Monday, March 7, 2011

Shiva, Rabindranath Tagore, and Satyajit Ray

-by Keith Adams (Composer)

Happy belated Maha Shivaratri!

Thursday evening, at the Kali Temple in Burtonsville, MD,
I celebrated the annual Hindu festival, Maha Shivaratri (The Great Night of Shiva),
with my friends by 
watching devotees pour milk over a linga,
honor the Lord Shiva through offerings, songs, and prayers,  

and receive their tripundras: three lines of ash across each forehead.

As the ash (vibhuti)
 is a remnant of a physical deconstruction,
[and the product of a consecrated fire (homa
symbolic of the sun burning in eternal heat,
illuminating the universe in penance for God]

the tripundra is a physical sign of one's spiritual bonds with Shiva--
a reminder of the transitory nature of the material and the eternal purity of divinity.
These three lines represent the states, concepts, or actions called anava, karma, and maya
that one finds in spiritual knowledge, purity, and penance.

A sanyasi's goal is to reach these bonds through spiritual liberation
by dedicating his entire life
to detachment from the physical and
to unify himself with the eternal divine: 


"The stars, like sparks of fire, flown from the anvil of time, are extinct;
and that joy is mine which comes to the God Shiva, when, after aeons of dream,
he wakes up to find himself alone in the heart of the infinite annihilation.
I am free, I am the great solitary One.
" (p.3)

Heavy.

Check out this informative documentary I found on the life of the playwright, Rabindranath Tagore.
It was made by one of my favorite, and certainly one of the best Indian film directors ever: Satyajit Ray.

http://vimeo.com/3838865

Also, I've gathered, especially from here, that Sanyasi is an obscure reworking of one of Tagore's more widely known Bengali works, Prakritri Pratisodh (Nature's Revenge), which he had written when he was only 22 years old.
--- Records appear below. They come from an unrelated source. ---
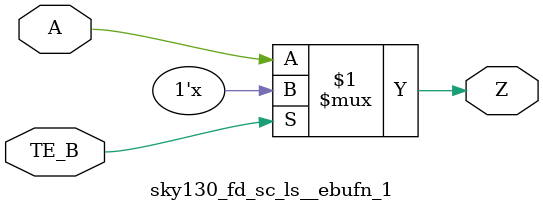
<source format=v>
/*
 * Copyright 2020 The SkyWater PDK Authors
 *
 * Licensed under the Apache License, Version 2.0 (the "License");
 * you may not use this file except in compliance with the License.
 * You may obtain a copy of the License at
 *
 *     https://www.apache.org/licenses/LICENSE-2.0
 *
 * Unless required by applicable law or agreed to in writing, software
 * distributed under the License is distributed on an "AS IS" BASIS,
 * WITHOUT WARRANTIES OR CONDITIONS OF ANY KIND, either express or implied.
 * See the License for the specific language governing permissions and
 * limitations under the License.
 *
 * SPDX-License-Identifier: Apache-2.0
*/


`ifndef SKY130_FD_SC_LS__EBUFN_1_FUNCTIONAL_V
`define SKY130_FD_SC_LS__EBUFN_1_FUNCTIONAL_V

/**
 * ebufn: Tri-state buffer, negative enable.
 *
 * Verilog simulation functional model.
 */

`timescale 1ns / 1ps
`default_nettype none

`celldefine
module sky130_fd_sc_ls__ebufn_1 (
    Z   ,
    A   ,
    TE_B
);

    // Module ports
    output Z   ;
    input  A   ;
    input  TE_B;

    //     Name     Output  Other arguments
    bufif0 bufif00 (Z     , A, TE_B        );

endmodule
`endcelldefine

`default_nettype wire
`endif  // SKY130_FD_SC_LS__EBUFN_1_FUNCTIONAL_V

</source>
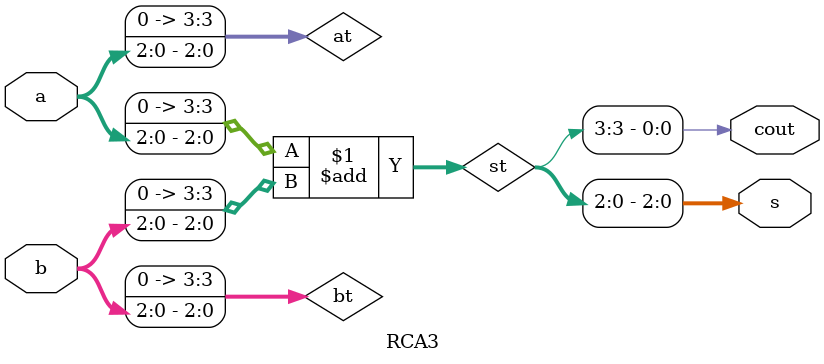
<source format=v>
`timescale 1ns/1ns

module RCA3(a, b, cout, s);

input [2:0] a, b;
output [2:0] s;
output cout;

wire [3:0] at, bt, st;
assign at = {1'b0, a};
assign bt = {1'b0, b};
assign st = at + bt;
assign s = st[2:0];
assign cout = st[3];

endmodule


</source>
In 1917, while living in England at the polished age of 56, Tagore completely reconstructed Nature's Revenge into English as Sanyasi. So, as we read Sanyasi, we are experiencing Tagore's intended language and his experienced revisions of a play that he valued so much in his memoirs: "This Nature’s Revenge may be looked upon as an introduction to the whole of my future literary work; or, rather this has been the subject on which all my writings have dwelt—­the joy of attaining the Infinite within the finite."